▶ ASSIGNED TASK
Please put the lines below into a numbered list, dropping any blank lines and leaving the pictures out of your answer.

▶ Stored items
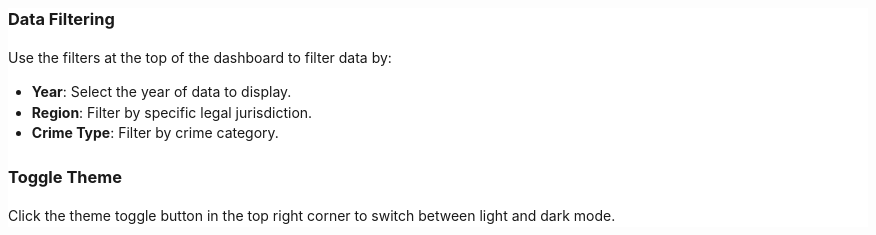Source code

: ### Data Filtering
Use the filters at the top of the dashboard to filter data by:
- **Year**: Select the year of data to display.
- **Region**: Filter by specific legal jurisdiction.
- **Crime Type**: Filter by crime category.

### Toggle Theme
Click the theme toggle button in the top right corner to switch between light and dark mode.
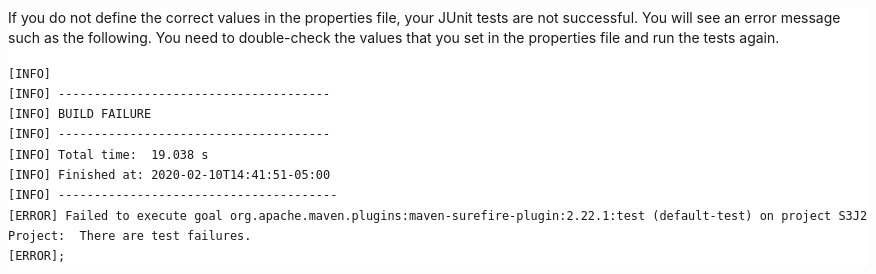 If you do not define the correct values in the properties file, your JUnit tests are not successful. You will see an
error message such as the following. You need to double-check the values that you set in the properties file and run the
tests again.

	[INFO]
	[INFO] --------------------------------------
	[INFO] BUILD FAILURE
	[INFO] --------------------------------------
	[INFO] Total time:  19.038 s
	[INFO] Finished at: 2020-02-10T14:41:51-05:00
	[INFO] ---------------------------------------
	[ERROR] Failed to execute goal org.apache.maven.plugins:maven-surefire-plugin:2.22.1:test (default-test) on project S3J2Project:  There are test failures.
	[ERROR];


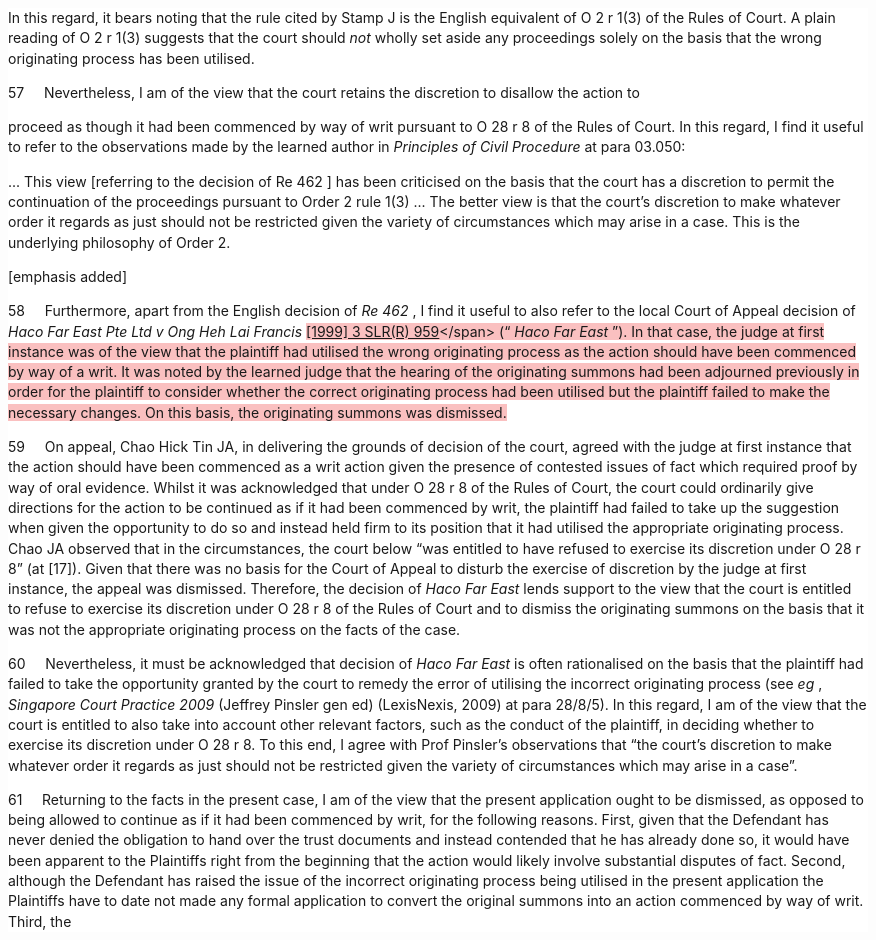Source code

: In this regard, it bears noting that the rule cited by Stamp J is the English equivalent of O 2 r 1(3) of the Rules of Court. A plain reading of O 2 r 1(3) suggests that the court should _not_ wholly set aside any proceedings solely on the basis that the wrong originating process has been utilised. 

57     Nevertheless, I am of the view that the court retains the discretion to disallow the action to 


proceed as though it had been commenced by way of writ pursuant to O 28 r 8 of the Rules of Court. In this regard, I find it useful to refer to the observations made by the learned author in _Principles of Civil Procedure_ at para 03.050: 

 ... This view [referring to the decision of Re 462 ] has been criticised on the basis that the court has a discretion to permit the continuation of the proceedings pursuant to Order 2 rule 1(3) ... The better view is that the court’s discretion to make whatever order it regards as just should not be restricted given the variety of circumstances which may arise in a case. This is the underlying philosophy of Order 2. 

 [emphasis added] 

58     Furthermore, apart from the English decision of _Re 462_ , I find it useful to also refer to the local Court of Appeal decision of _Haco Far East Pte Ltd v Ong Heh Lai Francis_ <span style="background-color: #FAC0C0" class="citation">[[1999] 3 SLR(R) 959]("https://www.open.gov.sg")</span> (“ _Haco Far East_ ”). In that case, the judge at first instance was of the view that the plaintiff had utilised the wrong originating process as the action should have been commenced by way of a writ. It was noted by the learned judge that the hearing of the originating summons had been adjourned previously in order for the plaintiff to consider whether the correct originating process had been utilised but the plaintiff failed to make the necessary changes. On this basis, the originating summons was dismissed. 

59     On appeal, Chao Hick Tin JA, in delivering the grounds of decision of the court, agreed with the judge at first instance that the action should have been commenced as a writ action given the presence of contested issues of fact which required proof by way of oral evidence. Whilst it was acknowledged that under O 28 r 8 of the Rules of Court, the court could ordinarily give directions for the action to be continued as if it had been commenced by writ, the plaintiff had failed to take up the suggestion when given the opportunity to do so and instead held firm to its position that it had utilised the appropriate originating process. Chao JA observed that in the circumstances, the court below “was entitled to have refused to exercise its discretion under O 28 r 8” (at [17]). Given that there was no basis for the Court of Appeal to disturb the exercise of discretion by the judge at first instance, the appeal was dismissed. Therefore, the decision of _Haco Far East_ lends support to the view that the court is entitled to refuse to exercise its discretion under O 28 r 8 of the Rules of Court and to dismiss the originating summons on the basis that it was not the appropriate originating process on the facts of the case. 

60     Nevertheless, it must be acknowledged that decision of _Haco Far East_ is often rationalised on the basis that the plaintiff had failed to take the opportunity granted by the court to remedy the error of utilising the incorrect originating process (see _eg_ , _Singapore Court Practice 2009_ (Jeffrey Pinsler gen ed) (LexisNexis, 2009) at para 28/8/5). In this regard, I am of the view that the court is entitled to also take into account other relevant factors, such as the conduct of the plaintiff, in deciding whether to exercise its discretion under O 28 r 8. To this end, I agree with Prof Pinsler’s observations that “the court’s discretion to make whatever order it regards as just should not be restricted given the variety of circumstances which may arise in a case”. 

61     Returning to the facts in the present case, I am of the view that the present application ought to be dismissed, as opposed to being allowed to continue as if it had been commenced by writ, for the following reasons. First, given that the Defendant has never denied the obligation to hand over the trust documents and instead contended that he has already done so, it would have been apparent to the Plaintiffs right from the beginning that the action would likely involve substantial disputes of fact. Second, although the Defendant has raised the issue of the incorrect originating process being utilised in the present application the Plaintiffs have to date not made any formal application to convert the original summons into an action commenced by way of writ. Third, the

▶ EXERCISE RESULT
1. Source code
2. : ### Data Filtering
3. Use the filters at the top of the dashboard to filter data by:
4. - **Year**: Select the year of data to display.
5. - **Region**: Filter by specific legal jurisdiction.
6. - **Crime Type**: Filter by crime category.
7. ### Toggle Theme
8. Click the theme toggle button in the top right corner to switch between light and dark mode.
9.  If you do not define the correct values in the properties file, your JUnit tests are not successful. You will see an
10. error message such as the following. You need to double-check the values that you set in the properties file and run the
11. tests again.
12. 	[INFO]
13. 	[INFO] --------------------------------------
14. 	[INFO] BUILD FAILURE
15. 	[INFO] --------------------------------------
16. 	[INFO] Total time:  19.038 s
17. 	[INFO] Finished at: 2020-02-10T14:41:51-05:00
18. 	[INFO] ---------------------------------------
19. 	[ERROR] Failed to execute goal org.apache.maven.plugins:maven-surefire-plugin:2.22.1:test (default-test) on project S3J2Project:  There are test failures.
20. 	[ERROR];
21. Source code
22. : In this regard, it bears noting that the rule cited by Stamp J is the English equivalent of O 2 r 1(3) of the Rules of Court. A plain reading of O 2 r 1(3) suggests that the court should _not_ wholly set aside any proceedings solely on the basis that the wrong originating process has been utilised. 
23. 57     Nevertheless, I am of the view that the court retains the discretion to disallow the action to 
24. proceed as though it had been commenced by way of writ pursuant to O 28 r 8 of the Rules of Court. In this regard, I find it useful to refer to the observations made by the learned author in _Principles of Civil Procedure_ at para 03.050: 
25.  ... This view [referring to the decision of Re 462 ] has been criticised on the basis that the court has a discretion to permit the continuation of the proceedings pursuant to Order 2 rule 1(3) ... The better view is that the court’s discretion to make whatever order it regards as just should not be restricted given the variety of circumstances which may arise in a case. This is the underlying philosophy of Order 2. 
26.  [emphasis added] 
27. 58     Furthermore, apart from the English decision of _Re 462_ , I find it useful to also refer to the local Court of Appeal decision of _Haco Far East Pte Ltd v Ong Heh Lai Francis_ <span style="background-color: #FAC0C0" class="citation">[[1999] 3 SLR(R) 959]("https://www.open.gov.sg")</span> (“ _Haco Far East_ ”). In that case, the judge at first instance was of the view that the plaintiff had utilised the wrong originating process as the action should have been commenced by way of a writ. It was noted by the learned judge that the hearing of the originating summons had been adjourned previously in order for the plaintiff to consider whether the correct originating process had been utilised but the plaintiff failed to make the necessary changes. On this basis, the originating summons was dismissed. 
28. 59     On appeal, Chao Hick Tin JA, in delivering the grounds of decision of the court, agreed with the judge at first instance that the action should have been commenced as a writ action given the presence of contested issues of fact which required proof by way of oral evidence. Whilst it was acknowledged that under O 28 r 8 of the Rules of Court, the court could ordinarily give directions for the action to be continued as if it had been commenced by writ, the plaintiff had failed to take up the suggestion when given the opportunity to do so and instead held firm to its position that it had utilised the appropriate originating process. Chao JA observed that in the circumstances, the court below “was entitled to have refused to exercise its discretion under O 28 r 8” (at [17]). Given that there was no basis for the Court of Appeal to disturb the exercise of discretion by the judge at first instance, the appeal was dismissed. Therefore, the decision of _Haco Far East_ lends support to the view that the court is entitled to refuse to exercise its discretion under O 28 r 8 of the Rules of Court and to dismiss the originating summons on the basis that it was not the appropriate originating process on the facts of the case. 
29. 60     Nevertheless, it must be acknowledged that decision of _Haco Far East_ is often rationalised on the basis that the plaintiff had failed to take the opportunity granted by the court to remedy the error of utilising the incorrect originating process (see _eg_ , _Singapore Court Practice 2009_ (Jeffrey Pinsler gen ed) (LexisNexis, 2009) at para 28/8/5). In this regard, I am of the view that the court is entitled to also take into account other relevant factors, such as the conduct of the plaintiff, in deciding whether to exercise its discretion under O 28 r 8. To this end, I agree with Prof Pinsler’s observations that “the court’s discretion to make whatever order it regards as just should not be restricted given the variety of circumstances which may arise in a case”. 
30. 61     Returning to the facts in the present case, I am of the view that the present application ought to be dismissed, as opposed to being allowed to continue as if it had been commenced by writ, for the following reasons. First, given that the Defendant has never denied the obligation to hand over the trust documents and instead contended that he has already done so, it would have been apparent to the Plaintiffs right from the beginning that the action would likely involve substantial disputes of fact. Second, although the Defendant has raised the issue of the incorrect originating process being utilised in the present application the Plaintiffs have to date not made any formal application to convert the original summons into an action commenced by way of writ. Third, the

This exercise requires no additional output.